TASK STATEMENT - Go through the data below and copy each line where the word "outward" occurs.

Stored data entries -
***

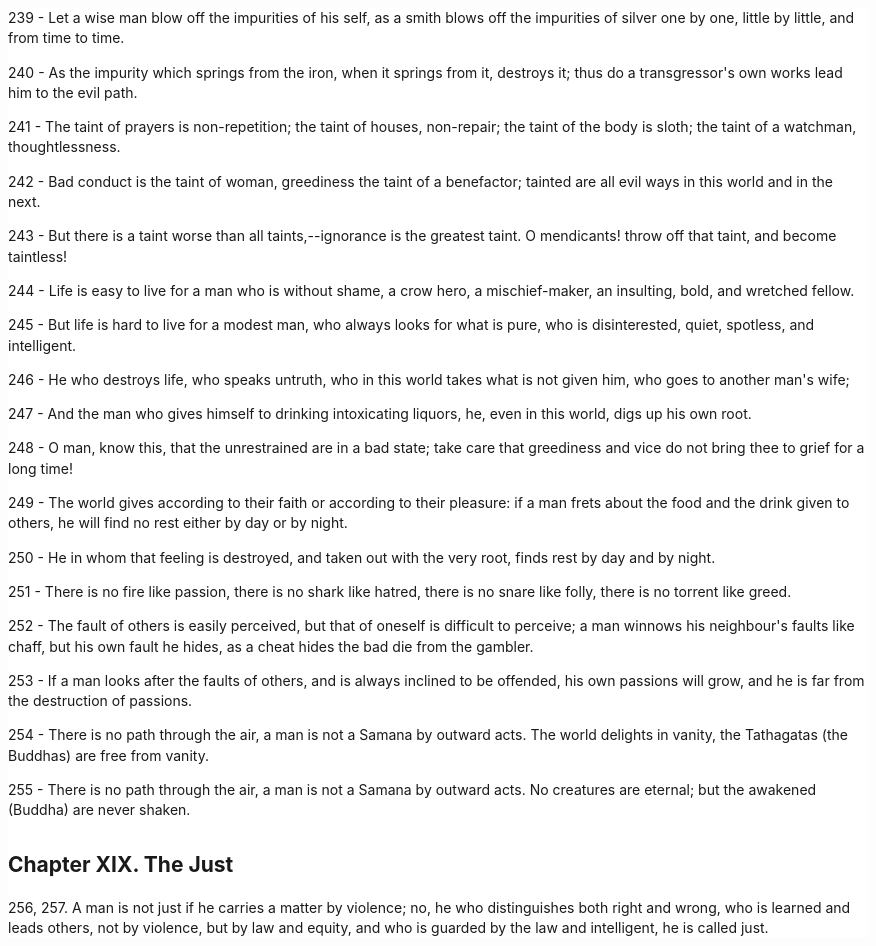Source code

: 239 - Let a wise man blow off the impurities of his self, as a smith blows off the impurities of silver one by one, little by little, and from time to time.

240 - As the impurity which springs from the iron, when it springs from it, destroys it; thus do a transgressor's own works lead him to the evil path.

241 - The taint of prayers is non-repetition; the taint of houses, non-repair; the taint of the body is sloth; the taint of a watchman, thoughtlessness.

242 - Bad conduct is the taint of woman, greediness the taint of a benefactor; tainted are all evil ways in this world and in the next.

243 - But there is a taint worse than all taints,--ignorance is the greatest taint. O mendicants! throw off that taint, and become taintless!

244 - Life is easy to live for a man who is without shame, a crow hero, a mischief-maker, an insulting, bold, and wretched fellow.

245 - But life is hard to live for a modest man, who always looks for what is pure, who is disinterested, quiet, spotless, and intelligent.

246 - He who destroys life, who speaks untruth, who in this world takes what is not given him, who goes to another man's wife;

247 - And the man who gives himself to drinking intoxicating liquors, he, even in this world, digs up his own root.

248 - O man, know this, that the unrestrained are in a bad state; take care that greediness and vice do not bring thee to grief for a long time!

249 - The world gives according to their faith or according to their pleasure: if a man frets about the food and the drink given to others, he will find no rest either by day or by night.

250 - He in whom that feeling is destroyed, and taken out with the very root, finds rest by day and by night.

251 - There is no fire like passion, there is no shark like hatred, there is no snare like folly, there is no torrent like greed.

252 - The fault of others is easily perceived, but that of oneself is difficult to perceive; a man winnows his neighbour's faults like chaff, but his own fault he hides, as a cheat hides the bad die from the gambler.

253 - If a man looks after the faults of others, and is always inclined to be offended, his own passions will grow, and he is far from the destruction of passions.

254 - There is no path through the air, a man is not a Samana by outward acts. The world delights in vanity, the Tathagatas (the Buddhas) are free from vanity.

255 - There is no path through the air, a man is not a Samana by outward acts. No creatures are eternal; but the awakened (Buddha) are never shaken.


##  Chapter XIX. The Just

256, 257. A man is not just if he carries a matter by violence; no, he who distinguishes both right and wrong, who is learned and leads others, not by violence, but by law and equity, and who is guarded by the law and intelligent, he is called just.
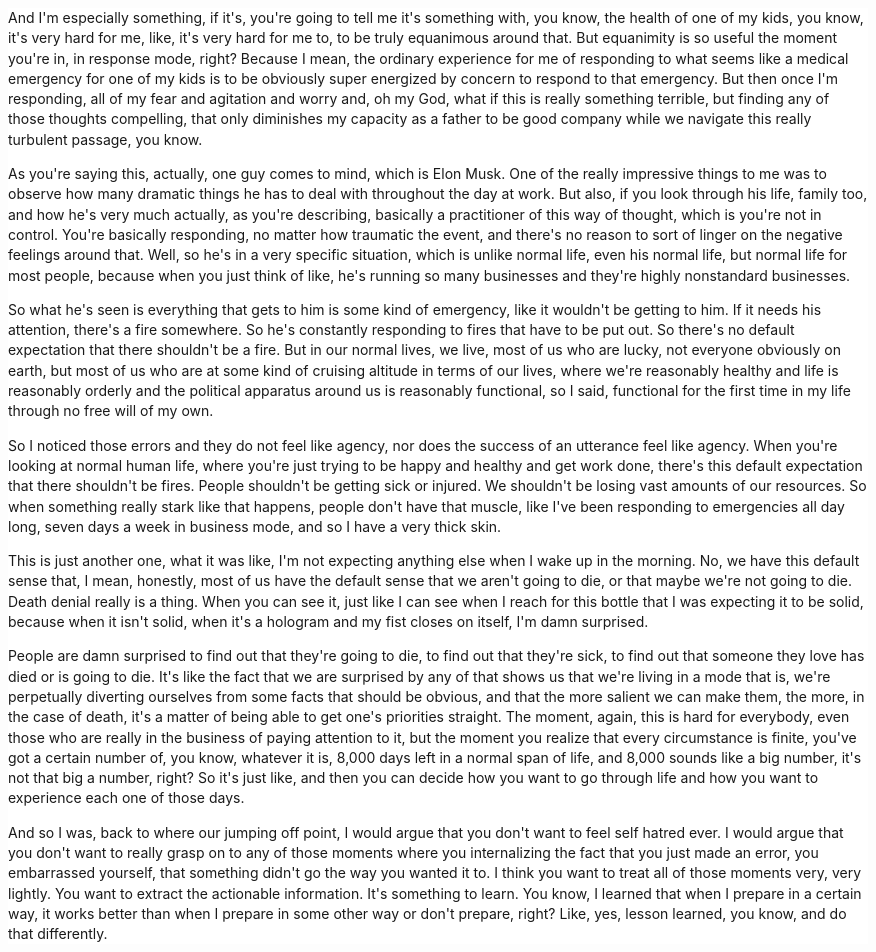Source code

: And I'm especially something, if it's, you're going to tell me it's something with, you know, the health of one of my kids, you know, it's very hard for me, like, it's very hard for me to, to be truly equanimous around that. But equanimity is so useful the moment you're in, in response mode, right? Because I mean, the ordinary experience for me of responding to what seems like a medical emergency for one of my kids is to be obviously super energized by concern to respond to that emergency. But then once I'm responding, all of my fear and agitation and worry and, oh my God, what if this is really something terrible, but finding any of those thoughts compelling, that only diminishes my capacity as a father to be good company while we navigate this really turbulent passage, you know.

As you're saying this, actually, one guy comes to mind, which is Elon Musk. One of the really impressive things to me was to observe how many dramatic things he has to deal with throughout the day at work. But also, if you look through his life, family too, and how he's very much actually, as you're describing, basically a practitioner of this way of thought, which is you're not in control. You're basically responding, no matter how traumatic the event, and there's no reason to sort of linger on the negative feelings around that. Well, so he's in a very specific situation, which is unlike normal life, even his normal life, but normal life for most people, because when you just think of like, he's running so many businesses and they're highly nonstandard businesses.

So what he's seen is everything that gets to him is some kind of emergency, like it wouldn't be getting to him. If it needs his attention, there's a fire somewhere. So he's constantly responding to fires that have to be put out. So there's no default expectation that there shouldn't be a fire. But in our normal lives, we live, most of us who are lucky, not everyone obviously on earth, but most of us who are at some kind of cruising altitude in terms of our lives, where we're reasonably healthy and life is reasonably orderly and the political apparatus around us is reasonably functional, so I said, functional for the first time in my life through no free will of my own.

So I noticed those errors and they do not feel like agency, nor does the success of an utterance feel like agency. When you're looking at normal human life, where you're just trying to be happy and healthy and get work done, there's this default expectation that there shouldn't be fires. People shouldn't be getting sick or injured. We shouldn't be losing vast amounts of our resources. So when something really stark like that happens, people don't have that muscle, like I've been responding to emergencies all day long, seven days a week in business mode, and so I have a very thick skin.

This is just another one, what it was like, I'm not expecting anything else when I wake up in the morning. No, we have this default sense that, I mean, honestly, most of us have the default sense that we aren't going to die, or that maybe we're not going to die. Death denial really is a thing. When you can see it, just like I can see when I reach for this bottle that I was expecting it to be solid, because when it isn't solid, when it's a hologram and my fist closes on itself, I'm damn surprised.

People are damn surprised to find out that they're going to die, to find out that they're sick, to find out that someone they love has died or is going to die. It's like the fact that we are surprised by any of that shows us that we're living in a mode that is, we're perpetually diverting ourselves from some facts that should be obvious, and that the more salient we can make them, the more, in the case of death, it's a matter of being able to get one's priorities straight. The moment, again, this is hard for everybody, even those who are really in the business of paying attention to it, but the moment you realize that every circumstance is finite, you've got a certain number of, you know, whatever it is, 8,000 days left in a normal span of life, and 8,000 sounds like a big number, it's not that big a number, right? So it's just like, and then you can decide how you want to go through life and how you want to experience each one of those days.

And so I was, back to where our jumping off point, I would argue that you don't want to feel self hatred ever. I would argue that you don't want to really grasp on to any of those moments where you internalizing the fact that you just made an error, you embarrassed yourself, that something didn't go the way you wanted it to. I think you want to treat all of those moments very, very lightly. You want to extract the actionable information. It's something to learn. You know, I learned that when I prepare in a certain way, it works better than when I prepare in some other way or don't prepare, right? Like, yes, lesson learned, you know, and do that differently.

***

SOLUTION BELOW -
254 - There is no path through the air, a man is not a Samana by outward acts. The world delights in vanity, the Tathagatas (the Buddhas) are free from vanity.
255 - There is no path through the air, a man is not a Samana by outward acts. No creatures are eternal; but the awakened (Buddha) are never shaken.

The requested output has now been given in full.